Free accounting/bookkeeping software:

Sunday, 6 September 2009

Tip #8: Here’s £60 worth of free advice about government funding!

By Dan Parkes (Director)

We spent considerable time during our pre-production applying to a local UK film funding agency. Our plan was to shoot our very low-budget film for about £10,000, hoping that the funding body would provide 50-60 percent of that, as they mention in their paperwork, while we privately put in say up to £4,000. Extensive research and filling in of forms finally led to us being called into a meeting in London to discuss the project. We were excited –we had been shortlisted and they really liked our project!

But we learned two hard lessons that day:

1. Even on an empty Southern train, don’t accidentally sit in First Class. We less than savvy rail travellers found ourselves slapped with an instant £20 fine each, despite our protestations of how unfair it was (the train had been moving for less than a minute as we had just jumped on, not to mention the seats look no different!). So on our funding trip we were already £60 down and the day was still young!

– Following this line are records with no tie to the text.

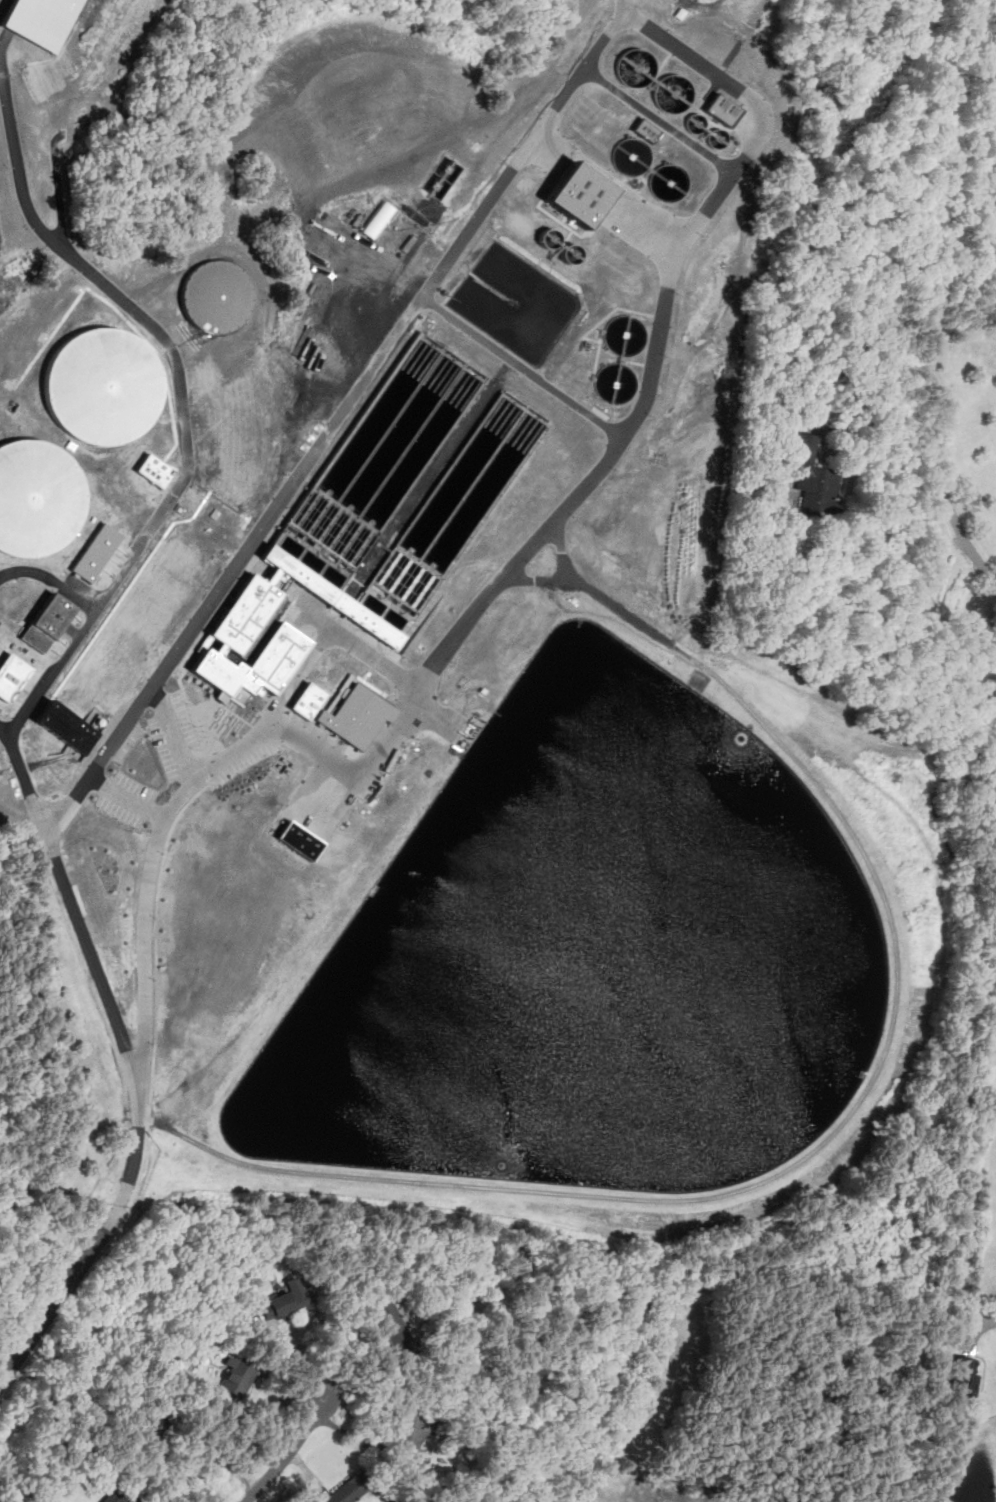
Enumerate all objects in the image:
road: (623, 4)
building: (634, 67)
storage tank: (634, 67)
road: (724, 75)
building: (673, 92)
storage tank: (673, 92)
building: (722, 109)
building: (695, 123)
storage tank: (695, 123)
building: (646, 130)
building: (717, 138)
storage tank: (717, 138)
building: (632, 158)
storage tank: (632, 158)
building: (669, 181)
storage tank: (669, 181)
building: (378, 219)
road: (692, 223)
building: (540, 275)
road: (98, 277)
building: (219, 298)
storage tank: (219, 298)
building: (627, 336)
storage tank: (627, 336)
building: (105, 385)
storage tank: (105, 385)
building: (617, 385)
storage tank: (617, 385)
road: (940, 409)
road: (341, 422)
road: (588, 428)
building: (381, 462)
building: (157, 469)
building: (812, 477)
building: (38, 498)
storage tank: (38, 498)
building: (456, 514)
building: (98, 552)
building: (304, 575)
road: (51, 578)
building: (249, 614)
building: (371, 621)
building: (50, 622)
road: (331, 638)
building: (12, 674)
building: (224, 676)
building: (310, 699)
building: (357, 715)
building: (69, 728)
road: (180, 743)
road: (7, 745)
road: (804, 770)
building: (301, 839)
building: (89, 841)
road: (81, 925)
building: (279, 1306)
road: (990, 1316)
building: (389, 1321)
building: (238, 1375)
building: (966, 1380)
building: (155, 1427)
building: (412, 1428)
road: (356, 1436)
road: (286, 1454)
road: (215, 1462)
building: (350, 1489)
building: (112, 1497)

2. And then the clincher. Yes, a government funding body can provide 50-60 percent of the funding, but only…. and wait for it… this was the really important part that was missing from all the funding paperwork we had spent months reading… only if everyone involved in the project is on union rates. Union rates!…..Equity rates?! A quick calculation instantly puts the budget over £100,000….and we would then have to provide the other 40% - ie £40,000! Needless to say, that wasn't going to happen. This harsh reality was brutally discovered in front of a meeting room full of executives. They didn’t have to open the door… we just kinda slid out under it.

So I suppose it’s just like the old adage about bank loans –you firstly have to prove you don’t need one to apply. And that’s why there is such a huge gulf between skint filmmakers making it on love, and those making it on money. So now you don’t have to learn it the hard way: To get government funding… well, you first have to be rich enough to travel first class.

Wednesday, 2 September 2009

Tip #7: Film Financing …Show me the money!

By Sinéad Ferguson (Producer)

So you have decided to take the plunge and make your film. Great! The next question that immediately comes to mind is where do we get the money? Unsurprising, obtaining financing is often the most difficult part of making a film.

A great deal of realism is required. You have to be pragmatic about how much money you actually need and how much money you are likely to get. While there are grants and schemes available, you may find that your film does not meet the required criteria, and if it does that applying is a lengthy and arduous process and unfortunately usually has disappointing results except for the very lucky few. Competition is fierce. Ultimately you will find that most independent films will be financed and co –produced from a variety of different sources: public, private to the more recent trend of ‘crowdsourced’ funding.

My advice in pursuing funding is to leave no stone unturned, try every avenue you can think of and then some more. Be certain that you are fully prepared to convince whatever investors you approach of the merits of your project. You need to do your homework and have ammunition in the shape of your film prospectus. This is a written presentation and should include a film synopsis, your background information and achievements, crew and cast bios, letters of interest, the budget, profit projections and so on. Make it as comprehensive as possible. We also included names of bands and music we hoped to have in the film, photos of our locations, and actors we had cast, we had concept art of what we thought the film poster would look like and so on. Remember often at this stage the film is just an idea in your head; the trick is to make it as tangible and real as possible to others. Make certain it is not only informative but also visually interesting.

In the end we raised our finance privately (more in a coming blog). There are of course pros and cons as there are with any funding sources. But this means we made our Indie film in true Indie style. Dan, Itsuka and I made all decisions, no one else interfered, called the shots or had control over our vision, our story or our creative methods . We had complete autonomy.